The Khmer Rouge tribunal has yet to consider a defense attempt begun two months ago to unseat Judge Nil Nonn, president of the Khmer Rouge tribunal’s Trial Chamber, for alleged corruption. A decision by the court on Tuesday also rejected a defense motion to keep Judge Nonn from accessing a case file in preparation for next year’s trial.
Prior to the indictment of four Khmer Rouge leaders in September, defense lawyers had been widely expected to raise Judge Nonn’s apparent admissions on US television in 2002 that he had accepted payment from litigants before Battambang Provincial Court.
Judge Nonn has since denied ever accepting bribes.

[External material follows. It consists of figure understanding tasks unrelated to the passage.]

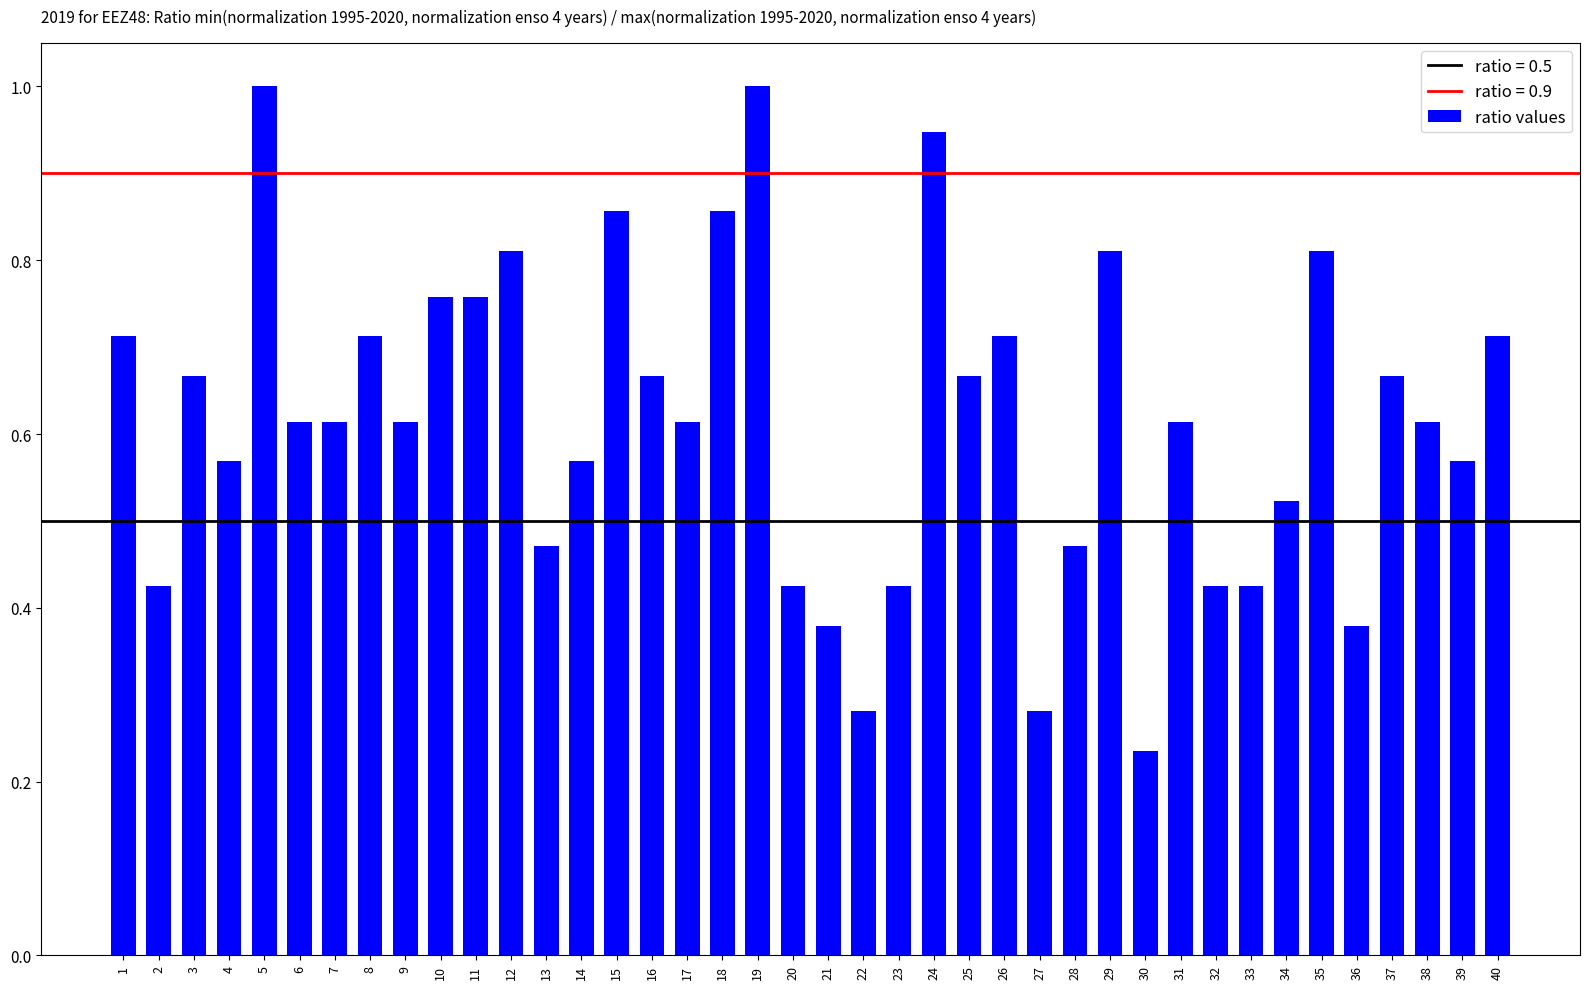

Where is the data nearest to the value 0?

30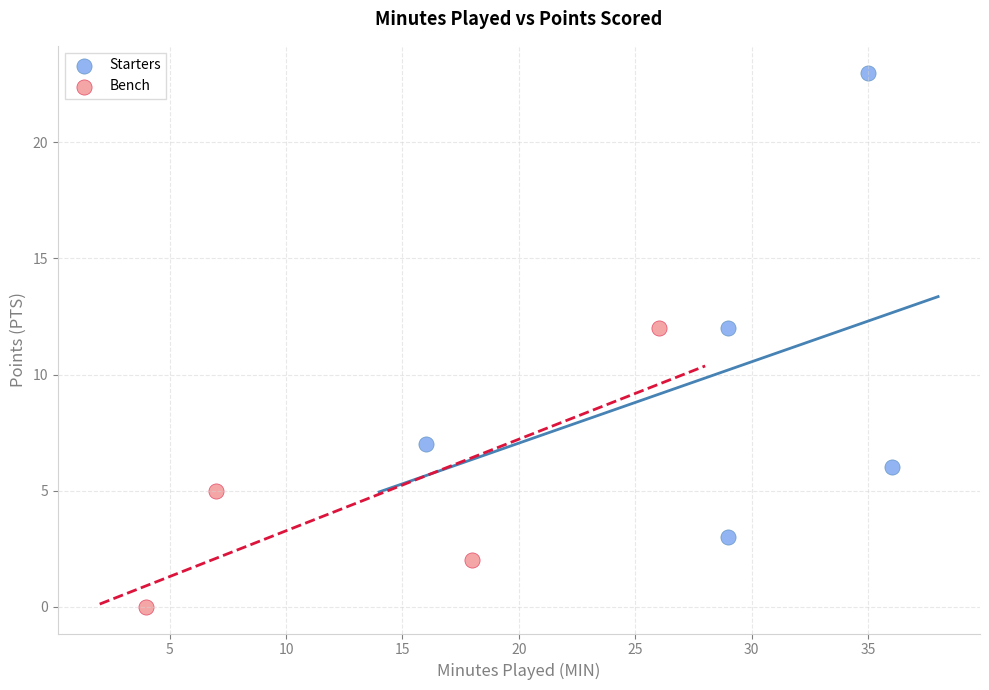

Which series reaches the maximum Y coordinate?

Starters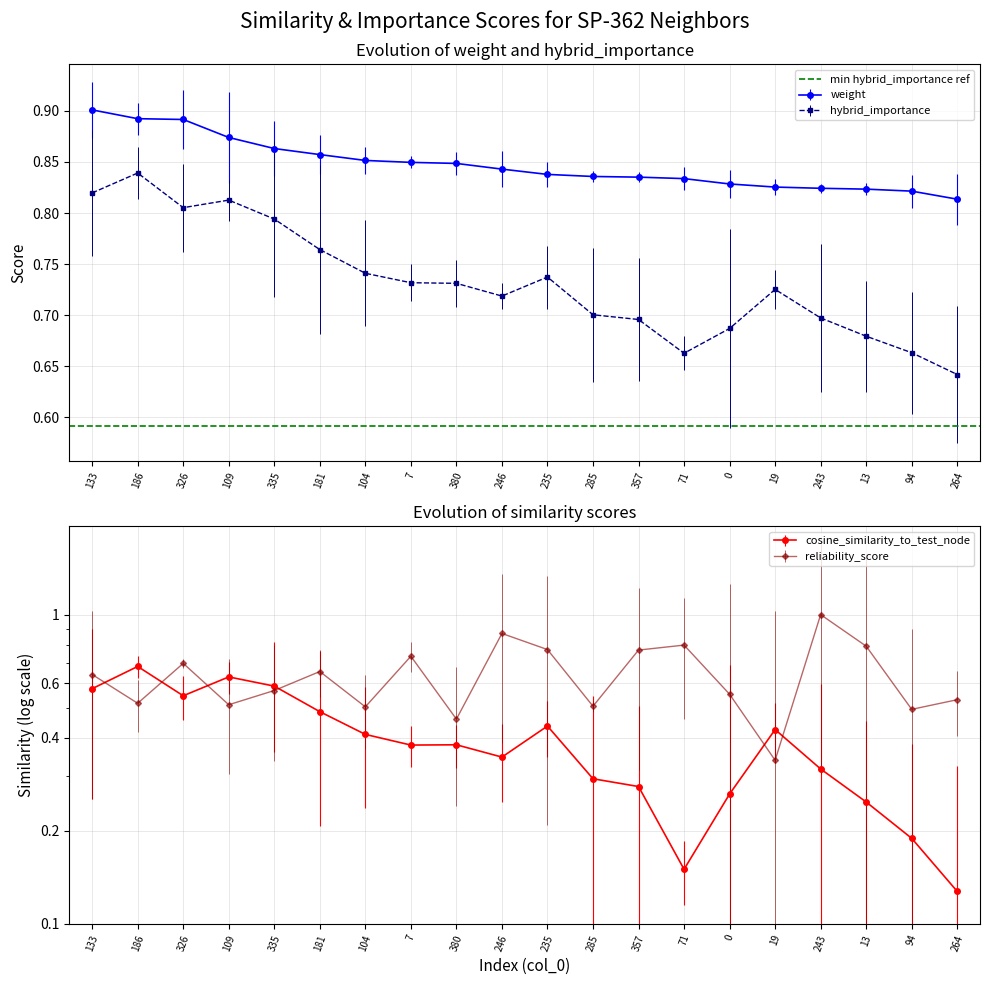

Is this an area chart (filled region under the line)?

No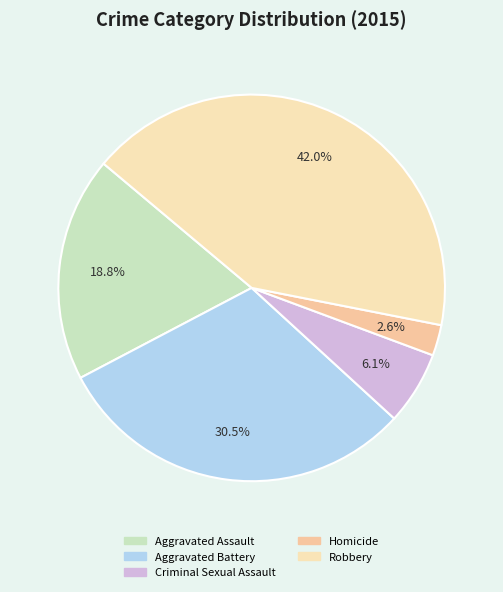

To the nearest percent, what is the difference between the largest and smallest slice percentages?

39%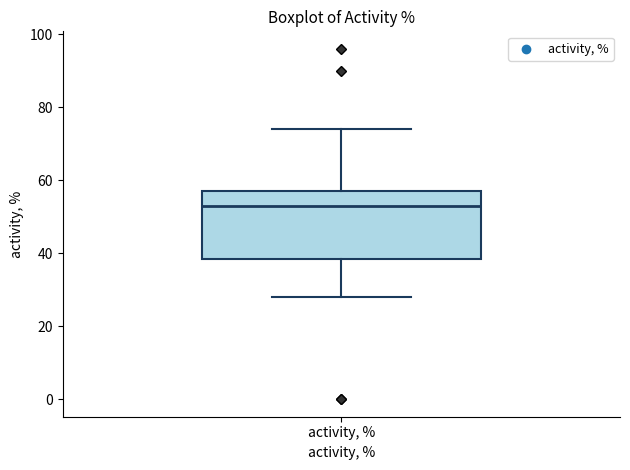

Transcribe this box plot: give where the median line is, the range the box spans, and where the two whiskers end, as read against the y-axis. The values are not printed on the chart, so give them approximately, as read against the axis.

median 54, box 38 to 58, whiskers 28 to 74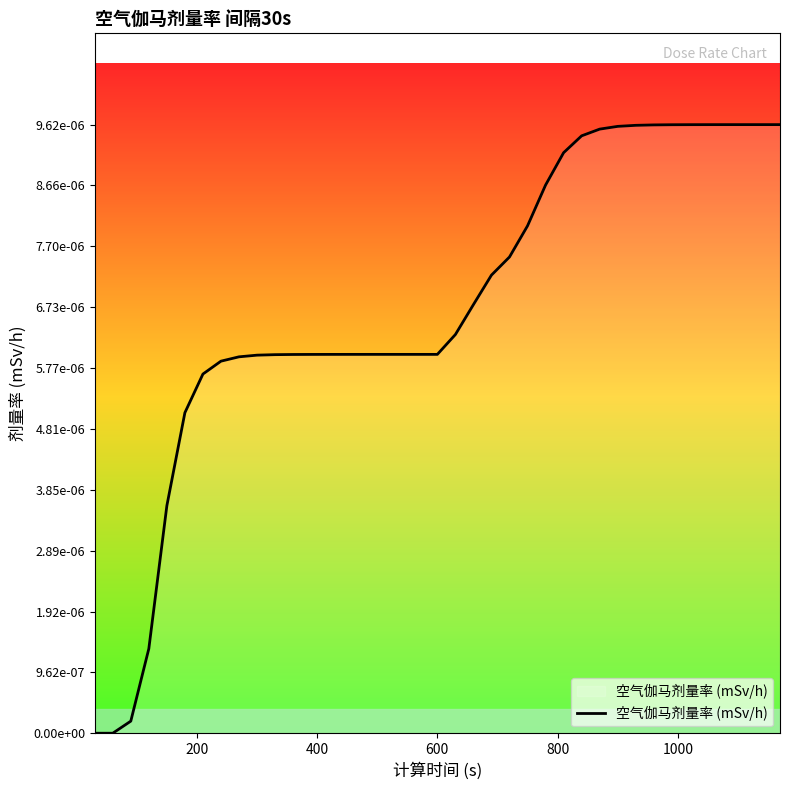

True or false: the data has more than 0 interior local peaks.

False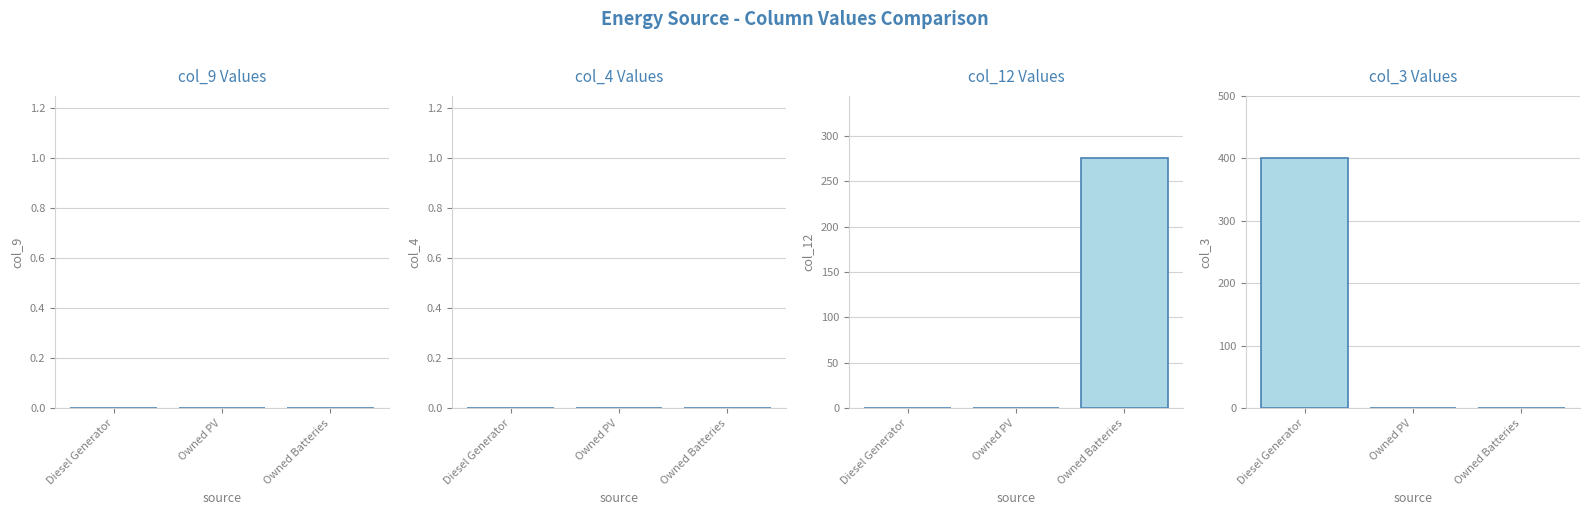

Reading left to right, list all the values displayed in this chart.

col_9: Diesel Generator=0	Owned PV=0	Owned Batteries=0
col_4: Diesel Generator=0	Owned PV=0	Owned Batteries=0
col_12: Diesel Generator=0	Owned PV=0	Owned Batteries=275
col_3: Diesel Generator=400	Owned PV=0	Owned Batteries=0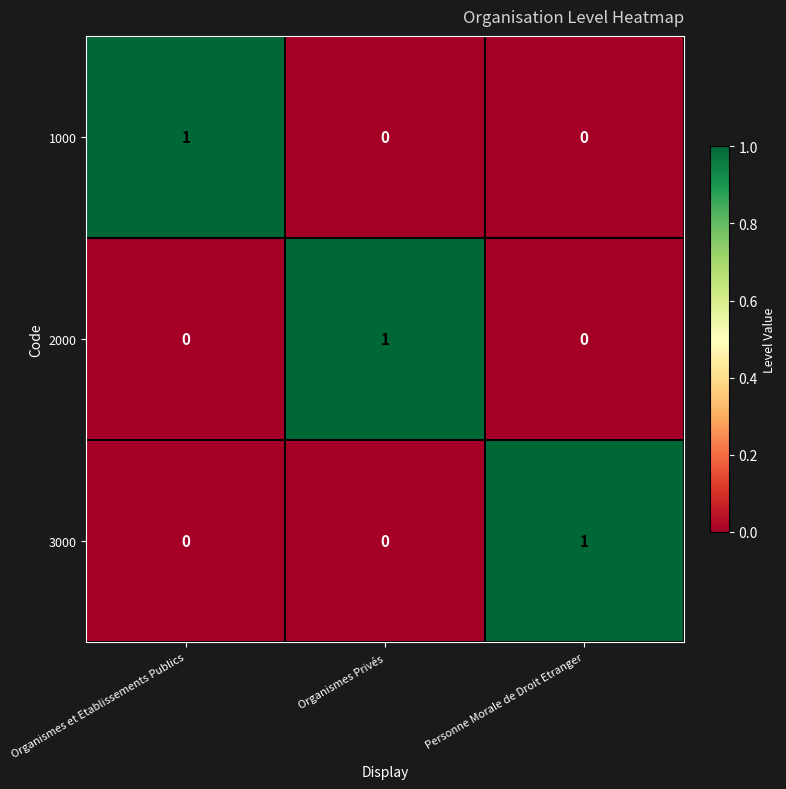

True or false: 3000 has a value of -1 at Organismes Privés.

False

Lawyers for former Foreign Minister Ieng Sary were the first to seek his disqualification, saying in September that such purported admissions were both grounds for investigation and disqualification. However the Trial Chamber rejected these motions on a technicality, saying Ieng Sary’s case was not yet before the chamber and that the defense had used the wrong case number.
The court’s Pre-Trial Chamber on Tuesday also rejected an October defense motion asking pretrial judges to “forbid” Judge Nonn from accessing the court’s second case file.
“[T]he co-lawyers have not demonstrated to the Pre-Trial Chamber that Judge Nonn’s pretrial access to the case file ‘for the purposes of advance preparation for trial’ risks compromising the fairness of pretrial or trial proceedings,” the Pre-Trial Chamber wrote, finding the defense motion inadmissible.
“This matter can neither be wished away nor conveniently swept under the carpet,” defense lawyers Michael Karnavas and Ang Udom wrote in a summary posted to their website in September. “An ostrich-like tactic by the Trial Chamber is not only unbecoming of the model court the [tribunal] is expected to be for Cambodia, but it is also hopelessly ineffectual.”